“Entirely Impressionistic Reasoning Offered By District Court” Did Not Suffice.
A securities class action litigated over 2 years and involving many defendants in China was globally settled for $3.78 million. Class counsel then sought 25% of the common fund, or a fee award of $944,583. The district judge, however, used the lodestar analysis—which was proper—but reduced it on two counts, namely, applying a blended hourly rate and then further providing a negative adjustment downward, resulting in a 30% reduction from the original $666,488 lodestar and almost a 50% reduction from the fee request for an ultimate award of $466,038.
Class counsel, through a named plaintiff, appealed, winning a reversal and remand in Stanger v. China Electric Motor, Inc., No. 13-56903 (9th Cir. Jan. 15, 2016) (published).

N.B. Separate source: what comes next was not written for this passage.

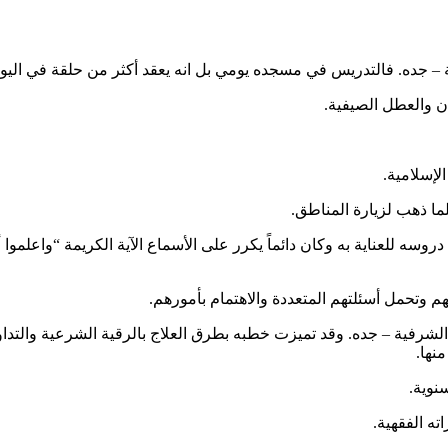
 والعطل الصيفية.
لإسلامية.
سه للعناية به وكان دائماً يكرر على الأسماع الآية الكريمة “واعلموا أ
ية – جده. وقد تميزت خطبه بطرق العلاج بالرقية الشرعية والتداوي ب
نها.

The Ninth Circuit found that the district judge’s award did not demonstrate a detailed explanation required to justify the reduction which was ordered. The district judge also did not indicate why a positive enhancement was not appropriate under Kerr “reasonableness” factors, especially given contradictory impressions—saying the case was simple at the fee hearing but then saying it was somewhat complex in the order awarding fees. The district court also needed to factor in the contingency risk of the case as well as why a blended rate was ordered without considering delay in payment factors, which usually lead courts to either allow current, higher rates to be charged throughout the case or allow historical hourly rates to be used but with a prime rate enhancement “bump.” Back to district court level for a “re-do,” with the Ninth Circuit finding inadequate the “entirely impressionistic reasoning offered by the district court.”